_Problem_.
How many lines in the material below include the string "sofa"? Only the number should be given.

_Data to use_.
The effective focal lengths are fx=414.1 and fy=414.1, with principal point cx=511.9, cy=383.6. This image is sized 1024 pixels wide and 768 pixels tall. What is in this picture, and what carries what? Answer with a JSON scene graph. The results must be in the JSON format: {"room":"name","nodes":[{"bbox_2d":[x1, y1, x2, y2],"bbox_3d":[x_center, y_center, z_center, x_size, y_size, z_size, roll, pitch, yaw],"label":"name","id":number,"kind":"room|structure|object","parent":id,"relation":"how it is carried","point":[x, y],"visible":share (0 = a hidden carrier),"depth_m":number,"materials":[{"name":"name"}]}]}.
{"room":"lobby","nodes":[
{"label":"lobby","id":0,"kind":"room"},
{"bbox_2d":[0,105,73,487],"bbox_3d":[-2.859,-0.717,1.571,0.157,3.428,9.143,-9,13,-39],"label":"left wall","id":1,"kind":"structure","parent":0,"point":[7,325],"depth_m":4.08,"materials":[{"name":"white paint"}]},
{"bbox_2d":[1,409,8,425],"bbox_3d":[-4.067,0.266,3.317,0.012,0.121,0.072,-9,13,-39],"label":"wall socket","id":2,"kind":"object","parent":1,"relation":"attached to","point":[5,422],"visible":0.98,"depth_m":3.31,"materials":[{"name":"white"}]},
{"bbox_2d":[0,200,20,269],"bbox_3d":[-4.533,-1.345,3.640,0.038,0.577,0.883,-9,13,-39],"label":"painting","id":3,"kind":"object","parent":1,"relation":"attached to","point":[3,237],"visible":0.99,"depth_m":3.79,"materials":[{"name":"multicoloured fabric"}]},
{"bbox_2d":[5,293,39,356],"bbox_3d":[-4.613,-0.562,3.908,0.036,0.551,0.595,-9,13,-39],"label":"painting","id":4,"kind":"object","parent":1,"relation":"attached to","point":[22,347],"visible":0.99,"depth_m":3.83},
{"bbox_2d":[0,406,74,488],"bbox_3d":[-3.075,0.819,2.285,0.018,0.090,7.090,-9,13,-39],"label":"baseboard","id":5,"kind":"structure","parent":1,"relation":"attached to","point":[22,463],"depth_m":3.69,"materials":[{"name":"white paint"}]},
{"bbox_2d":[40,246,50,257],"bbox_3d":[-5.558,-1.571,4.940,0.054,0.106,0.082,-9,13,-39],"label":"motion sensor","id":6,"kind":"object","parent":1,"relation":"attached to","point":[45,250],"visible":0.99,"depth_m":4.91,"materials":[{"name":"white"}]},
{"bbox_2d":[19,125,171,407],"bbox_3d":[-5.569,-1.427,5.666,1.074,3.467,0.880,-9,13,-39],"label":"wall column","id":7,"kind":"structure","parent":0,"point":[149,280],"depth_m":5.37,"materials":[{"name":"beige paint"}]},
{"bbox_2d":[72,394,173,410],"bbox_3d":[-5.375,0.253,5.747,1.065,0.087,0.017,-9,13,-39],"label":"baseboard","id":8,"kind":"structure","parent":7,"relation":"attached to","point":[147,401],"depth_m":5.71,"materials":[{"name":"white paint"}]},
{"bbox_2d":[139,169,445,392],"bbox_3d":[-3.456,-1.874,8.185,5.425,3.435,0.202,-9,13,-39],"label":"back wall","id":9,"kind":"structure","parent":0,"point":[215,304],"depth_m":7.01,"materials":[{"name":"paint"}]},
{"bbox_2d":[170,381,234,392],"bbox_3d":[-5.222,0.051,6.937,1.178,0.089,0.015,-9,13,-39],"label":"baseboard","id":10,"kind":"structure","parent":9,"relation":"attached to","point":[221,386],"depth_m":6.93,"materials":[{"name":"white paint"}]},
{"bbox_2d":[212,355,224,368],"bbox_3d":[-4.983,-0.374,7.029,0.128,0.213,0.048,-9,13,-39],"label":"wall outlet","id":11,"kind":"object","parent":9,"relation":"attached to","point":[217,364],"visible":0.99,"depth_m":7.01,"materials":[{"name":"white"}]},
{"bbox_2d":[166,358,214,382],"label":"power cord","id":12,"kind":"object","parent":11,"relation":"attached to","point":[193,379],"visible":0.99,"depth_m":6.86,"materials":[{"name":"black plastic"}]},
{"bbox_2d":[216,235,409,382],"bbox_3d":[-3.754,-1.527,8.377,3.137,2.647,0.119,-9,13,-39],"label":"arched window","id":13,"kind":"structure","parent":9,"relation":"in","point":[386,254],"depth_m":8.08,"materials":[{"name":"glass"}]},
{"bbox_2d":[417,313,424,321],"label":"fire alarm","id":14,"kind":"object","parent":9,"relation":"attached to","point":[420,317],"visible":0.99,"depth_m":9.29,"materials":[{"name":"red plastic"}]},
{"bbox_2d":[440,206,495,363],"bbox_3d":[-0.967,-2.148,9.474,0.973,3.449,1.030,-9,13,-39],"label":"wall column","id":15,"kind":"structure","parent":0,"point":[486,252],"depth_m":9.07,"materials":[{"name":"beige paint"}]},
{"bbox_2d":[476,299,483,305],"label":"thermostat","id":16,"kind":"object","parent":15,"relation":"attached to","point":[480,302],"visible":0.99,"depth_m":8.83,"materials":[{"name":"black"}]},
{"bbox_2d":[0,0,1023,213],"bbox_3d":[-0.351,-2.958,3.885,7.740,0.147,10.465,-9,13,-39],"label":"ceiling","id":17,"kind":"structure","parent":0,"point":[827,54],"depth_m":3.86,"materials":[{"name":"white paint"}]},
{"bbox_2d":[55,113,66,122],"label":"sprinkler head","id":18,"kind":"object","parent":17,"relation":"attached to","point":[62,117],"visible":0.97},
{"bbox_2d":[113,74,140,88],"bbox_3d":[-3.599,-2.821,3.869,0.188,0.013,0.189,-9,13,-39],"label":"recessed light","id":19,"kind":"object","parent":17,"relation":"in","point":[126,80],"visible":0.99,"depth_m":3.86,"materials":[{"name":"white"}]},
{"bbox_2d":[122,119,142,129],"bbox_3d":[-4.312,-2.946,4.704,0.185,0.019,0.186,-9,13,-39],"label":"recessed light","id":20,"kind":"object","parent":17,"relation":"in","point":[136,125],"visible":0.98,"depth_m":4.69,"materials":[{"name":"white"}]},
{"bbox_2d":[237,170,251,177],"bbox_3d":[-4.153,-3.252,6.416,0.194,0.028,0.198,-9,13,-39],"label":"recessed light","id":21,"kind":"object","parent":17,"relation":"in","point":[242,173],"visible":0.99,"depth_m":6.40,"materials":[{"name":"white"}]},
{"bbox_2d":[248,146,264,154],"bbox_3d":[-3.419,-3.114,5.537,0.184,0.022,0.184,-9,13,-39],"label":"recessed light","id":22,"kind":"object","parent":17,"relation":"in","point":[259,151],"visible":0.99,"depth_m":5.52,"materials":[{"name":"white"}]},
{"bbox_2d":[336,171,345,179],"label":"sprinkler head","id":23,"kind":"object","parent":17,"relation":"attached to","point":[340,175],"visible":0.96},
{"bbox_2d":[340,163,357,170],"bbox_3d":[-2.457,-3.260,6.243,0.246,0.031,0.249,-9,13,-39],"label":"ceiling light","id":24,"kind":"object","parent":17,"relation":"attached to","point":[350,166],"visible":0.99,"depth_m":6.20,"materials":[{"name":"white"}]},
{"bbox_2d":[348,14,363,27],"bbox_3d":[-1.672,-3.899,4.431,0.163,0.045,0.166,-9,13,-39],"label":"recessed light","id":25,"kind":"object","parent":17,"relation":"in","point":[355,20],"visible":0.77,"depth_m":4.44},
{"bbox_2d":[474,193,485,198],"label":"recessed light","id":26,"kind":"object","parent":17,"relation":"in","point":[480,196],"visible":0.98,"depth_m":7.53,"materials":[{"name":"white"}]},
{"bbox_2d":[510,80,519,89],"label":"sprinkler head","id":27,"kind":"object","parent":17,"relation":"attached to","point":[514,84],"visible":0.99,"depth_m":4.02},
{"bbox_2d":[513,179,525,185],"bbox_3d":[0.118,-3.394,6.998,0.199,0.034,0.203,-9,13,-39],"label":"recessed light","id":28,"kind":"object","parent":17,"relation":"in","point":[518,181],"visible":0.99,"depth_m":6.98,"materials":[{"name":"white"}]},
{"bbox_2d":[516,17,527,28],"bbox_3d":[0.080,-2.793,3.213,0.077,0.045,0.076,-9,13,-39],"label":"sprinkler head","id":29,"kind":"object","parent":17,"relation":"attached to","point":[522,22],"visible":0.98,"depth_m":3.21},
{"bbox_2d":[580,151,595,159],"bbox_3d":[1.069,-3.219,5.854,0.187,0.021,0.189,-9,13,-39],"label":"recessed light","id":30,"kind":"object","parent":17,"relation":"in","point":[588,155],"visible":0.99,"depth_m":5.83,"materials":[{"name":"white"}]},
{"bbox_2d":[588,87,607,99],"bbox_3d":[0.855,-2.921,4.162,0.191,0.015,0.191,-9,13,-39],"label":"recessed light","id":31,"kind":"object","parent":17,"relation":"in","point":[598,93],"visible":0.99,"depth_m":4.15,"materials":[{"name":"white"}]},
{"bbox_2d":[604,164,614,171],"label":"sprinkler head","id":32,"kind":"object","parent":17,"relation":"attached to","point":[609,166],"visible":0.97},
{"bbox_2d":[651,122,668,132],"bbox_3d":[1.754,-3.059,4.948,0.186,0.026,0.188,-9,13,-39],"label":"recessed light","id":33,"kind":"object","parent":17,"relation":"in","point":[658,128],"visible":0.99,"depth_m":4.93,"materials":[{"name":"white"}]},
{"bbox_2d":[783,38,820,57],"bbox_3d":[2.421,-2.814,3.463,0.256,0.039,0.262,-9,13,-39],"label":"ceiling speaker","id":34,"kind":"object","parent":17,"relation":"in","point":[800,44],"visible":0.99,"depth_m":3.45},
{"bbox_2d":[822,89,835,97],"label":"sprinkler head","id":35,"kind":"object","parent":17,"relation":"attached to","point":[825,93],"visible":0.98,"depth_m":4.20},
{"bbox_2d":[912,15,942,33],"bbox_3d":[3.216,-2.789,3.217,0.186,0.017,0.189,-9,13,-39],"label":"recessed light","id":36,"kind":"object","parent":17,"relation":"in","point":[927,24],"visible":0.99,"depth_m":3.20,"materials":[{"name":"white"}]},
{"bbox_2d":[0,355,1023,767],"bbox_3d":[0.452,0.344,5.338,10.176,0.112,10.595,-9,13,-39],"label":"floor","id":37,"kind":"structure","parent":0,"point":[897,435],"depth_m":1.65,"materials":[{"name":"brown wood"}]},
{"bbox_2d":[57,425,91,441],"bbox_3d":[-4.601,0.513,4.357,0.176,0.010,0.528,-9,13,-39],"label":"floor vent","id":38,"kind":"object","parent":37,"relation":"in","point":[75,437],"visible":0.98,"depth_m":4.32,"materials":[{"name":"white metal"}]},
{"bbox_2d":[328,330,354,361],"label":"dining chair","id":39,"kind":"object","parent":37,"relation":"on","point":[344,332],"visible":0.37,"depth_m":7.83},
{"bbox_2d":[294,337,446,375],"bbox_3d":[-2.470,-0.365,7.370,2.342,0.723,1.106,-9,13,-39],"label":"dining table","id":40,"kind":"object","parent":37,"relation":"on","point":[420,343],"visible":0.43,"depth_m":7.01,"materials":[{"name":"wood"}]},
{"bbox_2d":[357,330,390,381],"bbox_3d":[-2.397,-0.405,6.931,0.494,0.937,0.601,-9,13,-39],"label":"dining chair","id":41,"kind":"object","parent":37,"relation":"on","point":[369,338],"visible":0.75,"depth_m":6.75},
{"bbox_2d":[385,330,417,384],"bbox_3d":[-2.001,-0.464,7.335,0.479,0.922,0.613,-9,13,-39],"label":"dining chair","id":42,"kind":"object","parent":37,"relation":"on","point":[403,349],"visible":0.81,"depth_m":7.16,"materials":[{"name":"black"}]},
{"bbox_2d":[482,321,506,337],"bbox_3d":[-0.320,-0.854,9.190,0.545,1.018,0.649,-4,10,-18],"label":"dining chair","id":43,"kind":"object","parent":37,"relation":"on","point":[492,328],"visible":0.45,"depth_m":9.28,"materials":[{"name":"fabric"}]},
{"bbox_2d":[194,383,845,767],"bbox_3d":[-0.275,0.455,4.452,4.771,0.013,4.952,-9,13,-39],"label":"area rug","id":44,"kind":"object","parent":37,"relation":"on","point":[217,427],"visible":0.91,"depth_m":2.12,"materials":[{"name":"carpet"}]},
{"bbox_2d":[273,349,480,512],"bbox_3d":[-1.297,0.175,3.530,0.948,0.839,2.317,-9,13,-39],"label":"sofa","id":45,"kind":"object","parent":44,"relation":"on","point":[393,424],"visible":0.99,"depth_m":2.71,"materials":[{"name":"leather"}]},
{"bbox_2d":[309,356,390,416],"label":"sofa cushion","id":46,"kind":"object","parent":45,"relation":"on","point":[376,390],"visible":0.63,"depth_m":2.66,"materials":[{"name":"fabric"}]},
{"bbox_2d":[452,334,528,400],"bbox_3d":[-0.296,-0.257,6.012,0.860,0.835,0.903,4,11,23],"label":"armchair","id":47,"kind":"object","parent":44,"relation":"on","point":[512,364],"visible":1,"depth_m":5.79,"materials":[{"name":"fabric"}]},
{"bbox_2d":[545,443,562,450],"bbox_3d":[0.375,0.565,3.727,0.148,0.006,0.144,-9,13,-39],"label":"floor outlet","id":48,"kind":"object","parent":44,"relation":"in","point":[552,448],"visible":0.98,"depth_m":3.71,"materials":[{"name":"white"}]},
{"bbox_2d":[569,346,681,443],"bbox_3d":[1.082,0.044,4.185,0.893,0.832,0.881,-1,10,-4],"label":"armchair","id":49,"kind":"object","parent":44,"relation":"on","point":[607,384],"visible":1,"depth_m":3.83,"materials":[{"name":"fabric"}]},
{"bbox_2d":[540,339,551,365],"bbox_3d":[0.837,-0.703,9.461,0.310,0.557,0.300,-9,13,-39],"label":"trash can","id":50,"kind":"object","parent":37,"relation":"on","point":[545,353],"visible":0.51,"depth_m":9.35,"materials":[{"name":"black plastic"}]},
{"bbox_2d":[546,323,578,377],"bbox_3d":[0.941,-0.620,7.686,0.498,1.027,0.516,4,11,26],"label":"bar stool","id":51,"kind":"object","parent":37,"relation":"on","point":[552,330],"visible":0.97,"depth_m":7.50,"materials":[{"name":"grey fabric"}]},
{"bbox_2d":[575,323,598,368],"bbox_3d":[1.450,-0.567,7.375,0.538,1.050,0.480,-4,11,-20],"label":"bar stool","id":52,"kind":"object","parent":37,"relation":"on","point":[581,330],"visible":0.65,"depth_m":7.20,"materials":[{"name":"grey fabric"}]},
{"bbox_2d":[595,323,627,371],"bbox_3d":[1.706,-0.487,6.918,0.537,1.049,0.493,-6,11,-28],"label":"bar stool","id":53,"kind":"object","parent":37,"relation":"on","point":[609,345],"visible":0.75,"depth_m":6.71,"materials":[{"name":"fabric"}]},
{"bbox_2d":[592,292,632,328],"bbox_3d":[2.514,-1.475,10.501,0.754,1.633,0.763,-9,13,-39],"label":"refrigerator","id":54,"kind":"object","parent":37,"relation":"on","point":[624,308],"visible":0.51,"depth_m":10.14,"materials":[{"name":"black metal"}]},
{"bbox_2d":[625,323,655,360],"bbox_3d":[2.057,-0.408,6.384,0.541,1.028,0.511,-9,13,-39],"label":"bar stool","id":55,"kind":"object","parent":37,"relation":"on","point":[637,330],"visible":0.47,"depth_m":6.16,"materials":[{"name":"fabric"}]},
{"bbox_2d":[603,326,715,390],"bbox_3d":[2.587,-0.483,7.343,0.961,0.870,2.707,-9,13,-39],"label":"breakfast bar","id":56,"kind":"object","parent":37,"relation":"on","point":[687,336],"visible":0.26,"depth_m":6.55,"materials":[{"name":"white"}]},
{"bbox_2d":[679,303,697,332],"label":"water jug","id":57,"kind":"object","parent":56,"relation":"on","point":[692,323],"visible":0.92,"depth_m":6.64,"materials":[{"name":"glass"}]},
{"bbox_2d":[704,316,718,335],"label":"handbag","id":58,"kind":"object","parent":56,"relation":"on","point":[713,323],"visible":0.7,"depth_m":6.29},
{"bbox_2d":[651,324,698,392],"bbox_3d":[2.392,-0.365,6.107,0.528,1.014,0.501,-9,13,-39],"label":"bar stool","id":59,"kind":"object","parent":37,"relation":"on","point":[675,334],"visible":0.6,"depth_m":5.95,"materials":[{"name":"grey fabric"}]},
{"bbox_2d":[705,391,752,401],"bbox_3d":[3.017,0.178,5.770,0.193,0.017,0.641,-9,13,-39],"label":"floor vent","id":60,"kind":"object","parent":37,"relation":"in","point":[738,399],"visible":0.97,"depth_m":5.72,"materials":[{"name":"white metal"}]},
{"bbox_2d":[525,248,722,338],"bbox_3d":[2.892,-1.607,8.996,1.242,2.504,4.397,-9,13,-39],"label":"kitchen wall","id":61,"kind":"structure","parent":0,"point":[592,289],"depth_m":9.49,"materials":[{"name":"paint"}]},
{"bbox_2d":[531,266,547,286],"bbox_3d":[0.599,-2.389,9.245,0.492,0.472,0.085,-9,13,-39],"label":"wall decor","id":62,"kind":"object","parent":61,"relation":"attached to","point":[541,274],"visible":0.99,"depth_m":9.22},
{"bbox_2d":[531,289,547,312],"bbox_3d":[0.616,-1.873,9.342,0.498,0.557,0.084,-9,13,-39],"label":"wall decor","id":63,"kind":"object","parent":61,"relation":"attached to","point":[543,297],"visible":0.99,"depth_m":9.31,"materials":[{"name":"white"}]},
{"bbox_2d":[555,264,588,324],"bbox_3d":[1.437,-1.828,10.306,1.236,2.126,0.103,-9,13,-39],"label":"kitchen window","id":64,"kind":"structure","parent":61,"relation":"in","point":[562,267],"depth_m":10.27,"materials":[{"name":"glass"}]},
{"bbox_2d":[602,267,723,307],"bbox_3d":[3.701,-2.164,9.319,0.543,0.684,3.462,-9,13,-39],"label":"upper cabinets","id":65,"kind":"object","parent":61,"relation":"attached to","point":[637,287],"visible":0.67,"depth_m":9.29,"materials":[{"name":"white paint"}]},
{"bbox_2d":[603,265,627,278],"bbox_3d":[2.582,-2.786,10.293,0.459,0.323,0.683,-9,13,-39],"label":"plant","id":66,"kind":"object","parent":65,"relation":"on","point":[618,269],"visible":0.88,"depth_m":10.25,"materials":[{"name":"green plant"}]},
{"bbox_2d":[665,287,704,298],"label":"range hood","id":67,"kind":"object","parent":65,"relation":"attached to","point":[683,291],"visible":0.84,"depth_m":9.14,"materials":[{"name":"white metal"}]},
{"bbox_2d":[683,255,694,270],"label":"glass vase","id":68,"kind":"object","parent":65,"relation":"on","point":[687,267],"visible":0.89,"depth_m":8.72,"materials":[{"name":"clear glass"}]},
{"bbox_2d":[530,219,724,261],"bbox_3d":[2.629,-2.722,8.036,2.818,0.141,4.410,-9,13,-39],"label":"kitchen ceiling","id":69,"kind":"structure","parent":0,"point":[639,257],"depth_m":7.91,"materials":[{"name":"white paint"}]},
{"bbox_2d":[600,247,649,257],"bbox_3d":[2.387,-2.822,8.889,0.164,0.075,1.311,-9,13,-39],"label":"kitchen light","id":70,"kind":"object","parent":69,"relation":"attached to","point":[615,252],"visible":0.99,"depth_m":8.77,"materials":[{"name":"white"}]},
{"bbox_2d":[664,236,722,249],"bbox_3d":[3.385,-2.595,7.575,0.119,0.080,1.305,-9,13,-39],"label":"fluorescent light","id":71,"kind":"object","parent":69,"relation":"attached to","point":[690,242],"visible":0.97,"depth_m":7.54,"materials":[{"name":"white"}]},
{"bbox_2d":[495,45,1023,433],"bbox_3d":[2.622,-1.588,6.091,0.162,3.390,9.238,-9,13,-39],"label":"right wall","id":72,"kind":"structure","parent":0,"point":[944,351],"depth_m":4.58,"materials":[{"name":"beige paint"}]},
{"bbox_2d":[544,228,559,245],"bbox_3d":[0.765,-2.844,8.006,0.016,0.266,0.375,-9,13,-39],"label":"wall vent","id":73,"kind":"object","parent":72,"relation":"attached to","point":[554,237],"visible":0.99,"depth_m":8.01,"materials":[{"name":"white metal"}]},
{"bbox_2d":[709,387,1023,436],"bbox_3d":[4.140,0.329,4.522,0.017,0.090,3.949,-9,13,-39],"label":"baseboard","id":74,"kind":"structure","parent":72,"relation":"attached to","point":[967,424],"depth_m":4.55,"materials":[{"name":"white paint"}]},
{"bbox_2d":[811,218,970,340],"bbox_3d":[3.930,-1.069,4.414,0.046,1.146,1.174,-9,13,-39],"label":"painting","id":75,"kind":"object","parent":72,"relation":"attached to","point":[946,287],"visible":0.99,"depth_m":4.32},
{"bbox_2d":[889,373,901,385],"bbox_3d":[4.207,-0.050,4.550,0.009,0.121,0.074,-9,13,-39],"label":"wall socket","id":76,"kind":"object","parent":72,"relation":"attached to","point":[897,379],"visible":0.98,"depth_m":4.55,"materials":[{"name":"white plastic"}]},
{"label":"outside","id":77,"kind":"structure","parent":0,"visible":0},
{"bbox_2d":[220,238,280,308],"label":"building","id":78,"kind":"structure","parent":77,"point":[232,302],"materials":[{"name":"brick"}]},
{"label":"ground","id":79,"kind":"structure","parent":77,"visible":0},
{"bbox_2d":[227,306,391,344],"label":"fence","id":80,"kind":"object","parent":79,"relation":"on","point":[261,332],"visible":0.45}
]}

_Solution_.
2